Selasa, 11 Desember 2018 04:21 WIB

Indotainment

Emma Watson Berikan Pelajaran Feminisme

Redaktur:

Emma Watson

INDOPOS.CO.ID - EMMA Watson menjadi sasaran kritik beberapa hari terakhir ini. Semua gara-gara fotonya di Vanity Fair. Dalam foto itu, dia mengenakan bolero rajut Burberry warna putih yang mengekspos dadanya. Banyak yang menilai Watson yang mencitrakan diri sebagai feminis bersikap hipokrit. ”Dia komplain soal perempuan yang jadi objek seks. Tapi, dia menjadikan dirinya sendiri objek seks. Hipokrit,” kecam presenter Inggris Julia Hartley-Brewer.
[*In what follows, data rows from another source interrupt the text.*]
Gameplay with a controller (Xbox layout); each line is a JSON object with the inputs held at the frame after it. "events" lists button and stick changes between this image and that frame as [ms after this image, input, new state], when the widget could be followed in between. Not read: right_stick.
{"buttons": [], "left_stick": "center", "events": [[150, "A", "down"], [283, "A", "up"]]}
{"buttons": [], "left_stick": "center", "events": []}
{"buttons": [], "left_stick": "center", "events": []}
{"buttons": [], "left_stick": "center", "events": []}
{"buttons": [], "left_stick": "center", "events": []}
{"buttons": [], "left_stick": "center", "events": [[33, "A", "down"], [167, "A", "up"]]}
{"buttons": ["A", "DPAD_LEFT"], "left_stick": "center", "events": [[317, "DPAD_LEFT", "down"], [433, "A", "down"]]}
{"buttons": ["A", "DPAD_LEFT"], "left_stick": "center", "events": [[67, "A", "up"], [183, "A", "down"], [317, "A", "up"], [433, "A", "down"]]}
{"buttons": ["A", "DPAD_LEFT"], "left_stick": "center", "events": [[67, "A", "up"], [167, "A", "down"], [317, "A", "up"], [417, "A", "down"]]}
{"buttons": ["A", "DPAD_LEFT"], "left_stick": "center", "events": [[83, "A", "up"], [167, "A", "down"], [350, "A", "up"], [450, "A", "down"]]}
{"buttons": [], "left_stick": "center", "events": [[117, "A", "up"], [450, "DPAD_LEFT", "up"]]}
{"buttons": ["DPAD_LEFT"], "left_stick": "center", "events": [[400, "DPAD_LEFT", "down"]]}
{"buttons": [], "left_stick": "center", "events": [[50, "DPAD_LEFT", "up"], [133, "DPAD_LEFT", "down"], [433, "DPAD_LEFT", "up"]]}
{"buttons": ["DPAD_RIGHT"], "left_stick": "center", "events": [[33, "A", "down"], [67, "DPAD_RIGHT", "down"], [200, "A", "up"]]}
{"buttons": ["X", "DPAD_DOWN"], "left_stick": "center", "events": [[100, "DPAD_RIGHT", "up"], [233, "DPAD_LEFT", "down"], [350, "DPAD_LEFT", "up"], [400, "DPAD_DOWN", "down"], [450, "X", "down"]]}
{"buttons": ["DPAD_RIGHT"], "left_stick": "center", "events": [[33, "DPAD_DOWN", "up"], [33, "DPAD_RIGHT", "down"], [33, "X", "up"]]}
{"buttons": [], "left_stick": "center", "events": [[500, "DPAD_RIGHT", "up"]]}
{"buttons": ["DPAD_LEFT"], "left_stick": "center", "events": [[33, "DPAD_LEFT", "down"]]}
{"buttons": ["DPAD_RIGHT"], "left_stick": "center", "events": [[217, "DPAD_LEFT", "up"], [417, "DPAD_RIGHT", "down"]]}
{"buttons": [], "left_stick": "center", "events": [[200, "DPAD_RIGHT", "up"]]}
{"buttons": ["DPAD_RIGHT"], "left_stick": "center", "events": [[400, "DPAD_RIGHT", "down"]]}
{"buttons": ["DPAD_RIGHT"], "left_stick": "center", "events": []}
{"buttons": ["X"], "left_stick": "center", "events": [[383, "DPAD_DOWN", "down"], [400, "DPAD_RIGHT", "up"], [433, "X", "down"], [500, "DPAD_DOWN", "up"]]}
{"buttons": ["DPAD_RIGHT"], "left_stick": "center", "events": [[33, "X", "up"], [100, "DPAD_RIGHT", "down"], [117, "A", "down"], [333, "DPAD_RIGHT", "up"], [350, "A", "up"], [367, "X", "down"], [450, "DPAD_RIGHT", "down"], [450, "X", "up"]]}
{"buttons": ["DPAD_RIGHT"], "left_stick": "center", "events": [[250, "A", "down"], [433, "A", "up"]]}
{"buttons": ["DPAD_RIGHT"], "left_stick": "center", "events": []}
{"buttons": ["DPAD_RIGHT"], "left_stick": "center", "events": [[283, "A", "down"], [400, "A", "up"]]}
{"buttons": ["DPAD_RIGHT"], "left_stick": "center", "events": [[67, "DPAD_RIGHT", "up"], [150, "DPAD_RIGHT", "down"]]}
Dalam wawancara dengan Reuters Minggu malam (kemarin dini hari WIB, Red), Watson menyerang balik para pengkritiknya. Menurut dia, mereka yang mengecam foto itu tidak paham makna feminisme. ”Ini seperti bilang kalau perempuan tidak bisa menjadi feminis dan di saat yang sama menunjukkan dadanya,” kata Watson.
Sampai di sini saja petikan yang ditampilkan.